++++ Records provided ++++

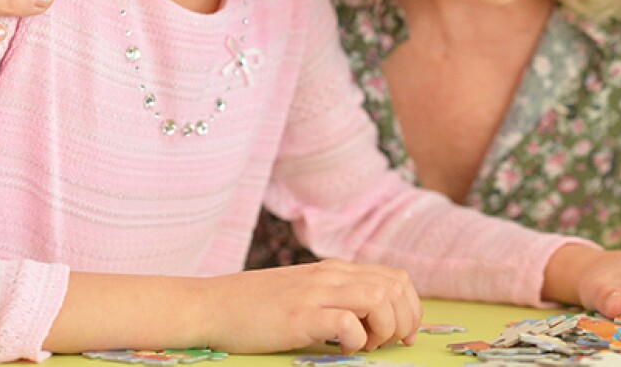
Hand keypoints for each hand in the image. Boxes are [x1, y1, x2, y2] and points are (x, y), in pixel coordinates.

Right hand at [200, 260, 421, 353]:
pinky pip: (346, 322)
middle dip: (404, 321)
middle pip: (396, 288)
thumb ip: (336, 297)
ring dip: (385, 328)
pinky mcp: (298, 316)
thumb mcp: (304, 291)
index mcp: (336, 270)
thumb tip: (371, 320)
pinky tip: (343, 348)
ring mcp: (315, 294)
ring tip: (366, 346)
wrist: (210, 305)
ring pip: (380, 299)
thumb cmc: (256, 307)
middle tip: (387, 345)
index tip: (403, 335)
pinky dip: (356, 339)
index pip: (396, 278)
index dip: (410, 308)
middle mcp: (331, 276)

++++

Return all the records above exactly, pictures omitted.

Hand keypoints for each hand in the image. Boxes are [x1, y1, x2, y2] and points are (x, y), in pixel coordinates.

Right hand at [200, 260, 421, 353]:
pinky pip: (346, 322)
middle dip: (404, 321)
middle pip: (396, 288)
thumb ip: (336, 297)
ring dip: (385, 328)
pinky mcp: (298, 316)
thumb mcp: (304, 291)
index mcp: (336, 270)
thumb tip: (371, 320)
pinky tip: (343, 348)
ring mcp: (315, 294)
ring tip: (366, 346)
wrist: (210, 305)
ring pip: (380, 299)
thumb cmc: (256, 307)
middle tip: (387, 345)
index tip: (403, 335)
pinky dip: (356, 339)
index pip: (396, 278)
index dip: (410, 308)
middle mcp: (331, 276)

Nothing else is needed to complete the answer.